The data:
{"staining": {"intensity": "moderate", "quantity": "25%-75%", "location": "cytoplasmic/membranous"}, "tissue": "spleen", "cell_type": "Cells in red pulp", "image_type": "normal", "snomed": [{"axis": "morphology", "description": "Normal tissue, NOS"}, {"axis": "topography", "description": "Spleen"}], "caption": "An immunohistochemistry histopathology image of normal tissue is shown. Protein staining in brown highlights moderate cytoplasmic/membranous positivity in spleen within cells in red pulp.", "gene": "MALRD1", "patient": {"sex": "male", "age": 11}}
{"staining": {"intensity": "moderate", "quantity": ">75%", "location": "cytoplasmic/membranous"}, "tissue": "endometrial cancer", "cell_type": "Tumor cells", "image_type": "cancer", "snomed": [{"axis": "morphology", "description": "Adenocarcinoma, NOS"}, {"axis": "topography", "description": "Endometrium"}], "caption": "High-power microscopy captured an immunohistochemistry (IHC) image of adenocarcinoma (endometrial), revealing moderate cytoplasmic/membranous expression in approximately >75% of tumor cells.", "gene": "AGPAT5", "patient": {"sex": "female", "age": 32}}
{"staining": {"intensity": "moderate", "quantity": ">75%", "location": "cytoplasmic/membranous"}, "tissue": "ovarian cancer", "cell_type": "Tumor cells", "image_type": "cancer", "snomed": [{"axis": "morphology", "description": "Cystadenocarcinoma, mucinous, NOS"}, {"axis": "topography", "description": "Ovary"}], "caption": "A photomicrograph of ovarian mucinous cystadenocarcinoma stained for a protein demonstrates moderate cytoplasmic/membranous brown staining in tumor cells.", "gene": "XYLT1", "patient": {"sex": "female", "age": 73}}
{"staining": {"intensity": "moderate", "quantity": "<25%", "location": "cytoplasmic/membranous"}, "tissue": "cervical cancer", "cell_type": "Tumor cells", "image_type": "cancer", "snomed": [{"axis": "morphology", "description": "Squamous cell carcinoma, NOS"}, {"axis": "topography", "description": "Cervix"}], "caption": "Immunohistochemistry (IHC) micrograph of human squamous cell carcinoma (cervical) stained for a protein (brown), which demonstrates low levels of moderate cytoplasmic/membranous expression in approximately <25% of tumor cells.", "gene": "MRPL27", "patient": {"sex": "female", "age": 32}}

Task:
From the first line of the data through the line with "microscopy captured an", quote each line exactly and add nothing else.

Exercise answer:
{"staining": {"intensity": "moderate", "quantity": "25%-75%", "location": "cytoplasmic/membranous"}, "tissue": "spleen", "cell_type": "Cells in red pulp", "image_type": "normal", "snomed": [{"axis": "morphology", "description": "Normal tissue, NOS"}, {"axis": "topography", "description": "Spleen"}], "caption": "An immunohistochemistry histopathology image of normal tissue is shown. Protein staining in brown highlights moderate cytoplasmic/membranous positivity in spleen within cells in red pulp.", "gene": "MALRD1", "patient": {"sex": "male", "age": 11}}
{"staining": {"intensity": "moderate", "quantity": ">75%", "location": "cytoplasmic/membranous"}, "tissue": "endometrial cancer", "cell_type": "Tumor cells", "image_type": "cancer", "snomed": [{"axis": "morphology", "description": "Adenocarcinoma, NOS"}, {"axis": "topography", "description": "Endometrium"}], "caption": "High-power microscopy captured an immunohistochemistry (IHC) image of adenocarcinoma (endometrial), revealing moderate cytoplasmic/membranous expression in approximately >75% of tumor cells.", "gene": "AGPAT5", "patient": {"sex": "female", "age": 32}}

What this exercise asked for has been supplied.